On 5 July 2017, Westland District Council (the Council) approved work for the Franz Josef wastewater treatment plant (the wastewater plant) at an estimated cost of $1.3 million. The work was described as maintaining the flood embankment and developing a new infiltration gallery. The infiltration gallery is the part of a wastewater plant through which wastewater is filtered before discharging into the environment.

Within days of the decision, concerns were raised about the Council's procurement of the work and whether the Council had appropriately managed any potential conflicts of interest.

These concerns came from members of the public, Franz Josef business and community groups, and others in the local government sector. The concerns included the Council not following a proper procurement process, awarding a contract without a tender process, and one of the elected member's business or personal connections having influenced the choice of contractors.

These types of concerns can undermine trust and confidence in a Council's decision-making processes. After making initial enquiries with the Council, we decided a formal inquiry was necessary to better understand what happened.

What our inquiry covered

In our terms of reference, we said that we would look at the Council's procurement of the work for the wastewater plant, including:

  • how the Council determined that emergency works were needed;
  • the procurement and contract management practices adopted by the Council for the work;
  • how any potential conflicts of interest were managed; and
  • any other related matter that the Auditor-General considers it desirable to report on.

Our inquiry has focused on the work directly connected to the Council's decision on 5 July 2017.

The Council has been working to address problems with wastewater management in Franz Josef for some time. This has included considering options for replacing or upgrading the wastewater plant and, at one point, running a procurement process to identify a preferred provider for a particular option that was ultimately not pursued by the Council. This work is outside the scope of our inquiry and we have not investigated it. However, this report does refer to aspects of this work where it provides important context for our inquiry.

What we did

We travelled to the West Coast and met with several elected members of the Council (including Mayor Bruce Smith and Councillor Durham Havill), senior Council staff, and the Chief Executive of the West Coast Regional Council (the Regional Council). We also visited the wastewater plant site at Franz Josef.

We met with or spoke to other key individuals, including the General Manager of Westroads Limited (a wholly owned subsidiary of the Council), the Council's Acting Chief Executive, who was in the role from April to November 2017, and the Council's former Chief Executive, who ended her term in April 2017.

We also received and reviewed information from the Council, Westroads Limited, and the New Zealand Transport Agency (NZTA).

Structure of this report

In Parts 2 and 3, we provide background information about the wastewater plant, why it is at risk of flooding, and why it needs to be upgraded.
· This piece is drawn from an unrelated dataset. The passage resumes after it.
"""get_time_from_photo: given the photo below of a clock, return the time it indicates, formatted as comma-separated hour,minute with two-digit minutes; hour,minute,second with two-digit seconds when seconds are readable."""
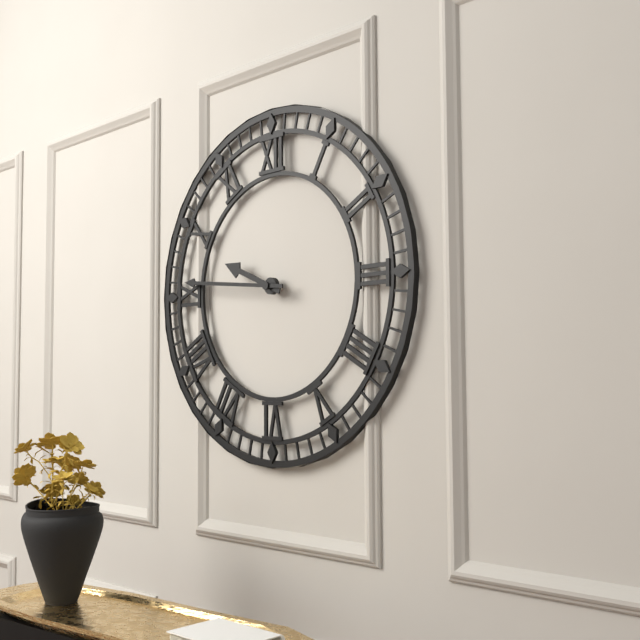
9,46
We also explain the complex situation that the Council was facing in making decisions about upgrading the wastewater plant because of uncertainty about the long-term future of Franz Josef at its current location.

In Parts 4 and 5, we describe what happened in the days leading up to the Council's decision to carry out urgent work at the wastewater plant, and the decision itself, which was made at an extraordinary meeting of the Council on 5 July 2017.

In Part 6, we describe what the work involved, how it was carried out, and some of the issues that arose along the way. In Part 7, we briefly outline the contracting arrangements the Council entered into for the work. We have provided summaries or observations about our findings at the end of each of these Parts.

In Part 8, we summarise the end result of the work, how much it cost, and where things currently stand with regard to a replacement wastewater plant. In Part 9, we summarise our overall findings.